_Instructions to follow_
Omitting the images, transcribe the records below exactly as they stand.

*** Opening Data ***

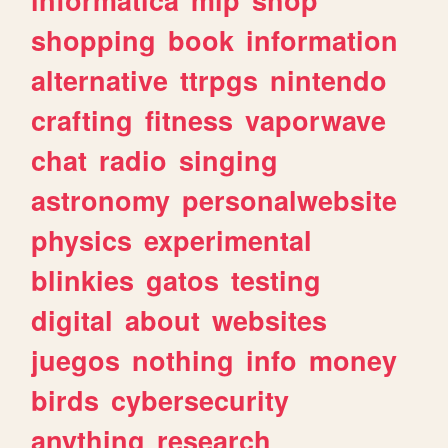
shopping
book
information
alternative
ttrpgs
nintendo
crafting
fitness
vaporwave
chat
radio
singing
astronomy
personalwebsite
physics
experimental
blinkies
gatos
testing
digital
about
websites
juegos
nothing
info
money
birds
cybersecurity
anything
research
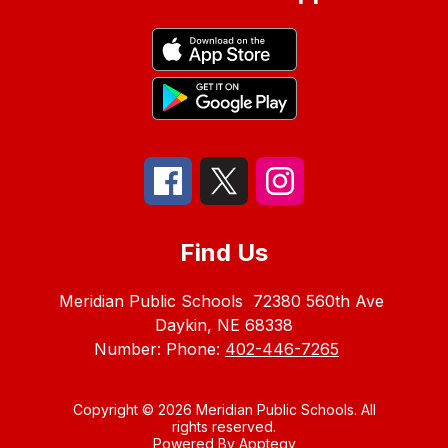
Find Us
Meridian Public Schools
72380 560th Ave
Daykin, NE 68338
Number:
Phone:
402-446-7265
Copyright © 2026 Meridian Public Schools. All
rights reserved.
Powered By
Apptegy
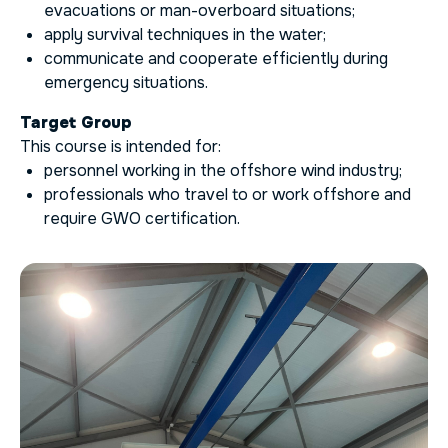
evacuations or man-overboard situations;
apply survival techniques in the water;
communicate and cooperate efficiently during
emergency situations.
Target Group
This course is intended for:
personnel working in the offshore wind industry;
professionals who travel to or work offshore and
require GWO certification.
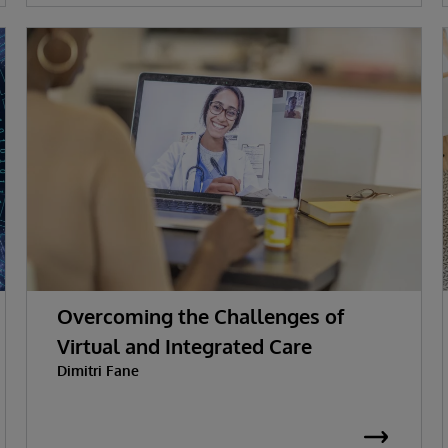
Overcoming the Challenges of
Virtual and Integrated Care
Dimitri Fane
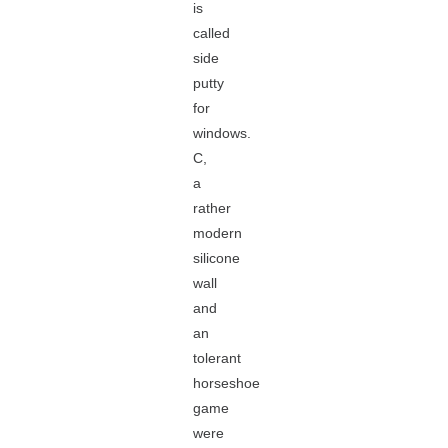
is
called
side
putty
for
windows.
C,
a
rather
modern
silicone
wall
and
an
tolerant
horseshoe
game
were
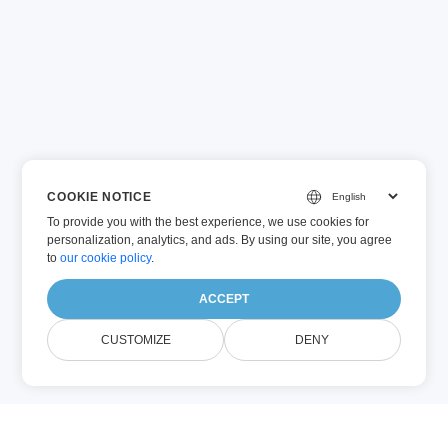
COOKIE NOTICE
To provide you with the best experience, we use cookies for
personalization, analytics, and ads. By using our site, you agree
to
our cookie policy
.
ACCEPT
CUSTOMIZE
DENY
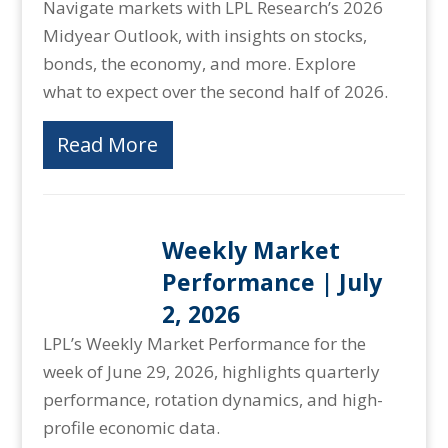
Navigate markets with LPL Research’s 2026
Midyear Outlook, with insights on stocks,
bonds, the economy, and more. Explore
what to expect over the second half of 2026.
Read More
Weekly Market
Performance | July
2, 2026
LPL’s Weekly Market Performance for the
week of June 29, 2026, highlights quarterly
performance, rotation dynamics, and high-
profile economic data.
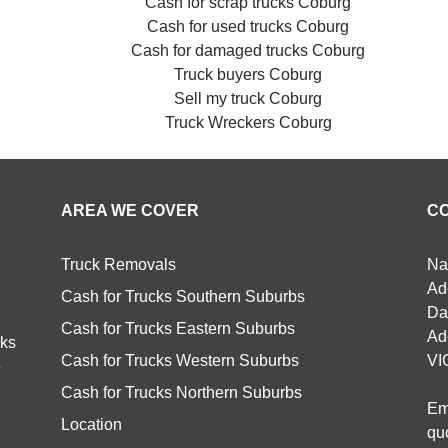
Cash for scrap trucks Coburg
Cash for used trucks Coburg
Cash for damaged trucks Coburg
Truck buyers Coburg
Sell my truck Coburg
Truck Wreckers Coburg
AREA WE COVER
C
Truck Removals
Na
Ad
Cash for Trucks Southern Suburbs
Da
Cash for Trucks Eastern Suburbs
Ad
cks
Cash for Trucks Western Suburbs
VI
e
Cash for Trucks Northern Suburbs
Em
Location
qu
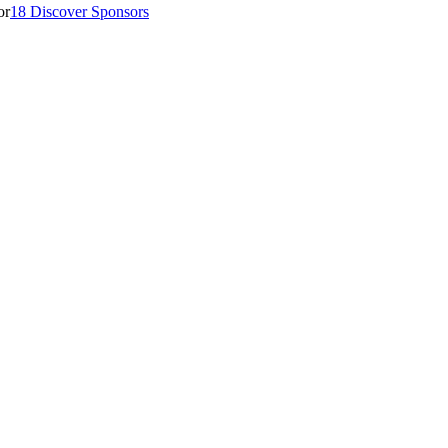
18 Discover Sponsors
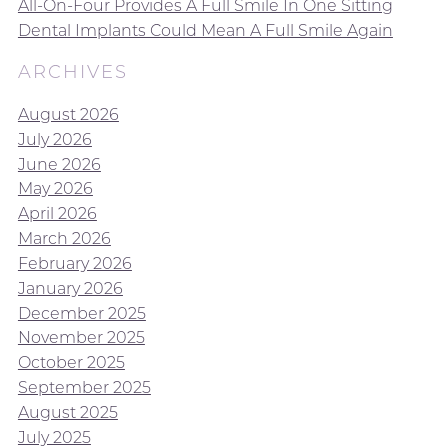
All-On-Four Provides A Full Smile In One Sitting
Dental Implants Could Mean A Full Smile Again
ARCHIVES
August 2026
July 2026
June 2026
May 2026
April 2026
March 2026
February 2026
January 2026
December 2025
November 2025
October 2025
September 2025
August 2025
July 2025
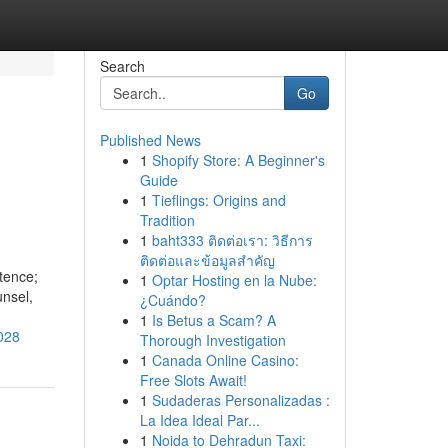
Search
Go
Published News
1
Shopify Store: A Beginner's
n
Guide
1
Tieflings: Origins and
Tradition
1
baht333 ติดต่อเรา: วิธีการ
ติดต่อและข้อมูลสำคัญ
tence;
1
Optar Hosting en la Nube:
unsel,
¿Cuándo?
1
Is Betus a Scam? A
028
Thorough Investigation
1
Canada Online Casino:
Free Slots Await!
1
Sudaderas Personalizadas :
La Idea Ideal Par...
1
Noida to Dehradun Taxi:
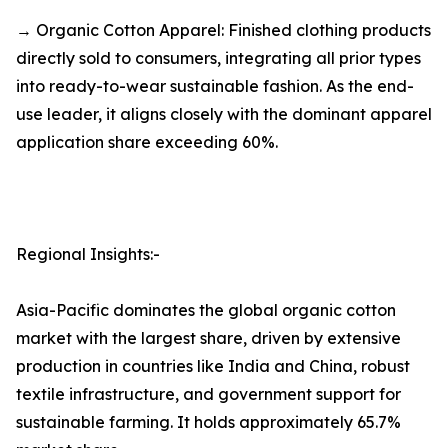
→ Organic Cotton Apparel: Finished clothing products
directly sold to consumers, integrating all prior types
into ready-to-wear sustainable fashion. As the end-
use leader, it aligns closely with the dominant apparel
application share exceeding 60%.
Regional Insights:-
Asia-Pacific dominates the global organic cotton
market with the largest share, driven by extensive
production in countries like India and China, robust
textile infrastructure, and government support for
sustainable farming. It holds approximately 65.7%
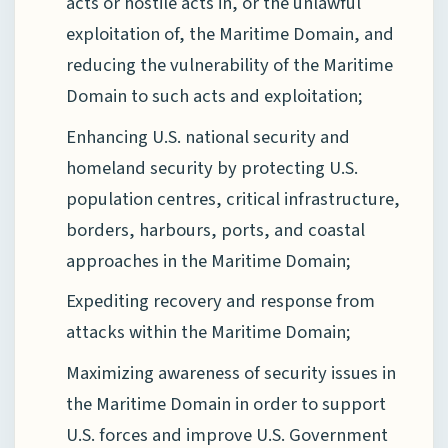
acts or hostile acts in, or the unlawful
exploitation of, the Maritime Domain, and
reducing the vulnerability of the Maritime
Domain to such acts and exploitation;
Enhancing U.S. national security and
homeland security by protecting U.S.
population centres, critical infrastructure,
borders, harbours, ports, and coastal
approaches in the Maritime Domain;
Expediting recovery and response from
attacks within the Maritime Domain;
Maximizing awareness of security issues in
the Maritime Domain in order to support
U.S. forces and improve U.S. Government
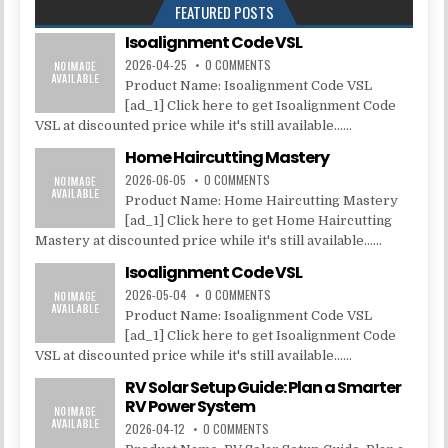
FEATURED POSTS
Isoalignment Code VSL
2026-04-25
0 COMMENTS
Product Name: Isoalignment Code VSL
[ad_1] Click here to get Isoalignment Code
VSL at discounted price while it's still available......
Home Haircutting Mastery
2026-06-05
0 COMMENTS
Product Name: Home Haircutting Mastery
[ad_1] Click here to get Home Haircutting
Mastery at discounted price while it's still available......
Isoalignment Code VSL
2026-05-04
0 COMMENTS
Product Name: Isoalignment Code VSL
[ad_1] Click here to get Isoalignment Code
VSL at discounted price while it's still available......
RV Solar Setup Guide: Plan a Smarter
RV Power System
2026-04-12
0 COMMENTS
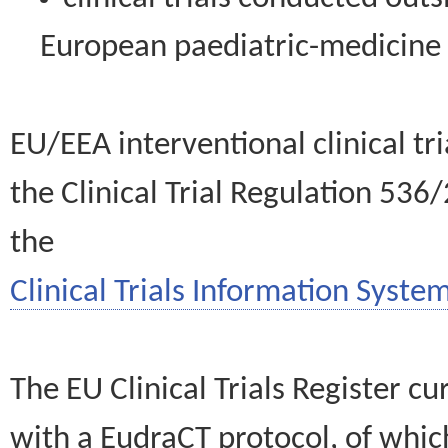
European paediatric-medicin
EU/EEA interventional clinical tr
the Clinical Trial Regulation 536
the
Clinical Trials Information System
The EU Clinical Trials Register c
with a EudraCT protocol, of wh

*** Closing Data ***

_Output of the task_
shopping
book
information
alternative
ttrpgs
nintendo
crafting
fitness
vaporwave
chat
radio
singing
astronomy
personalwebsite
physics
experimental
blinkies
gatos
testing
digital
about
websites
juegos
nothing
info
money
birds
cybersecurity
anything
research
Find Us
Meridian Public Schools
72380 560th Ave
Daykin, NE 68338
Number:
Phone:
402-446-7265
Copyright © 2026 Meridian Public Schools. All
rights reserved.
Powered By
Apptegy
evacuations or man-overboard situations;
apply survival techniques in the water;
communicate and cooperate efficiently during
emergency situations.
Target Group
This course is intended for:
personnel working in the offshore wind industry;
professionals who travel to or work offshore and
require GWO certification.
Overcoming the Challenges of
Virtual and Integrated Care
Dimitri Fane
is
called
side
putty
for
windows.
C,
a
rather
modern
silicone
wall
and
an
tolerant
horseshoe
game
were
COOKIE NOTICE
To provide you with the best experience, we use cookies for
personalization, analytics, and ads. By using our site, you agree
to
our cookie policy
.
ACCEPT
CUSTOMIZE
DENY
Navigate markets with LPL Research’s 2026
Midyear Outlook, with insights on stocks,
bonds, the economy, and more. Explore
what to expect over the second half of 2026.
Read More
Weekly Market
Performance | July
2, 2026
LPL’s Weekly Market Performance for the
week of June 29, 2026, highlights quarterly
performance, rotation dynamics, and high-
profile economic data.
Cash for scrap trucks Coburg
Cash for used trucks Coburg
Cash for damaged trucks Coburg
Truck buyers Coburg
Sell my truck Coburg
Truck Wreckers Coburg
AREA WE COVER
C
Truck Removals
Na
Ad
Cash for Trucks Southern Suburbs
Da
Cash for Trucks Eastern Suburbs
Ad
cks
Cash for Trucks Western Suburbs
VI
e
Cash for Trucks Northern Suburbs
Em
Location
qu
18 Discover Sponsors
All-On-Four Provides A Full Smile In One Sitting
Dental Implants Could Mean A Full Smile Again
ARCHIVES
August 2026
July 2026
June 2026
May 2026
April 2026
March 2026
February 2026
January 2026
December 2025
November 2025
October 2025
September 2025
August 2025
July 2025
Search
Go
Published News
1
Shopify Store: A Beginner's
n
Guide
1
Tieflings: Origins and
Tradition
1
baht333 ติดต่อเรา: วิธีการ
ติดต่อและข้อมูลสำคัญ
tence;
1
Optar Hosting en la Nube:
unsel,
¿Cuándo?
1
Is Betus a Scam? A
028
Thorough Investigation
1
Canada Online Casino:
Free Slots Await!
1
Sudaderas Personalizadas :
La Idea Ideal Par...
1
Noida to Dehradun Taxi:
→ Organic Cotton Apparel: Finished clothing products
directly sold to consumers, integrating all prior types
into ready-to-wear sustainable fashion. As the end-
use leader, it aligns closely with the dominant apparel
application share exceeding 60%.
Regional Insights:-
Asia-Pacific dominates the global organic cotton
market with the largest share, driven by extensive
production in countries like India and China, robust
textile infrastructure, and government support for
sustainable farming. It holds approximately 65.7%
acts or hostile acts in, or the unlawful
exploitation of, the Maritime Domain, and
reducing the vulnerability of the Maritime
Domain to such acts and exploitation;
Enhancing U.S. national security and
homeland security by protecting U.S.
population centres, critical infrastructure,
borders, harbours, ports, and coastal
approaches in the Maritime Domain;
Expediting recovery and response from
attacks within the Maritime Domain;
Maximizing awareness of security issues in
the Maritime Domain in order to support
U.S. forces and improve U.S. Government
FEATURED POSTS
Isoalignment Code VSL
2026-04-25
0 COMMENTS
Product Name: Isoalignment Code VSL
[ad_1] Click here to get Isoalignment Code
VSL at discounted price while it's still available......
Home Haircutting Mastery
2026-06-05
0 COMMENTS
Product Name: Home Haircutting Mastery
[ad_1] Click here to get Home Haircutting
Mastery at discounted price while it's still available......
Isoalignment Code VSL
2026-05-04
0 COMMENTS
Product Name: Isoalignment Code VSL
[ad_1] Click here to get Isoalignment Code
VSL at discounted price while it's still available......
RV Solar Setup Guide: Plan a Smarter
RV Power System
2026-04-12
0 COMMENTS
European paediatric-medicin
EU/EEA interventional clinical tr
the Clinical Trial Regulation 536
the
Clinical Trials Information System
The EU Clinical Trials Register c
with a EudraCT protocol, of wh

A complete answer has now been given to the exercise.